You need system audio. Native system audio capture without third-party drivers is a significant workflow improvement.
How to Switch
Moving from Tella to ScreenKite takes about five minutes:
Download ScreenKite from screenkite.com/download. Open the app and grant screen recording and microphone permissions when prompted.
Download your Tella recordings. Log into Tella and export any videos you want to keep. Save them to a folder on your Mac.
Start recording. Open ScreenKite, choose your recording source (display, window, or area), and hit record.
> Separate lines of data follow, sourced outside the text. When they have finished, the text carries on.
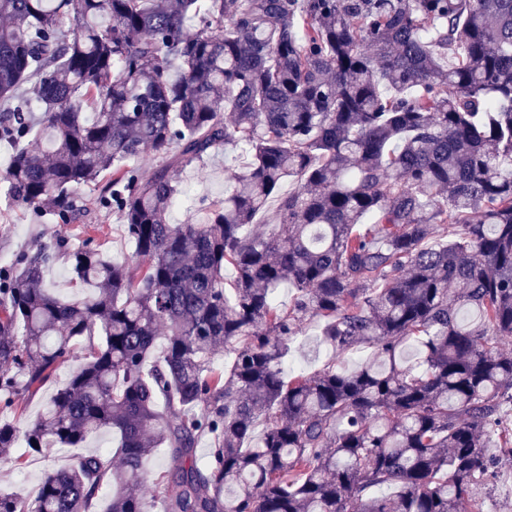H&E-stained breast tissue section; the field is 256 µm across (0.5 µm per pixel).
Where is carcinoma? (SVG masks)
I'll list each match as a JSON object with an SVG mask.
<instances>
[{"instance_id":"cac0c4a2","label":"carcinoma","mask_w":512,"mask_h":512,"mask_svg":"<svg viewBox=\"0 0 512 512\" xmlns=\"http://www.w3.org/2000/svg\"><path fill=\"white\" fill-rule=\"evenodd\" d=\"M0 142L5 206L68 224L93 184L134 247L57 230L0 267L1 413L86 348L0 461L115 437L0 512H470L489 436L512 455V0H0ZM223 146L224 199L169 223ZM61 258L98 292L50 288ZM312 318L373 360L287 374Z\"/></svg>"}]
</instances>
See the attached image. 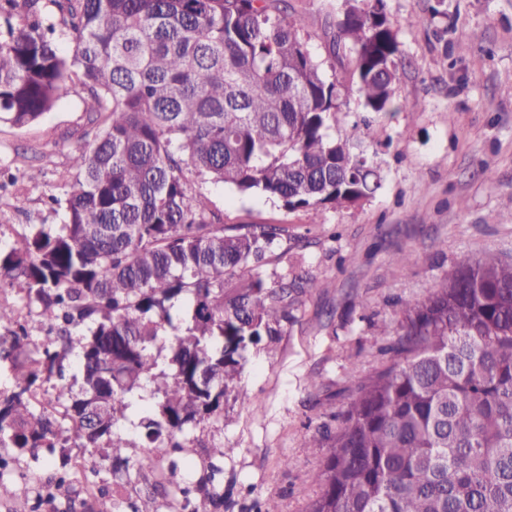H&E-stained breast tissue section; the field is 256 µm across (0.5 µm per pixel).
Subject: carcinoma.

System audio and webcam overlay are available in the recording settings.
Cancel your Tella subscription. Once you have confirmed ScreenKite works for your workflow, cancel through Tella's billing page to avoid the next charge.
Bottom Line
Tella is a good product for a specific use case: browser-based recording with instant shareable links and polished presentation layouts. If that workflow is critical to your team, it delivers.
But if you are a Mac user who records tutorials, demos, courses, or any screen content regularly, ScreenKite offers more capability at no cost. Native performance, system audio, Metal-accelerated exports, AI editing, and complete privacy, all without a subscription.
The question is simple: are shareable links worth $144 to $468 per year to you? If yes, Tella. If no, download ScreenKite for free and keep your money.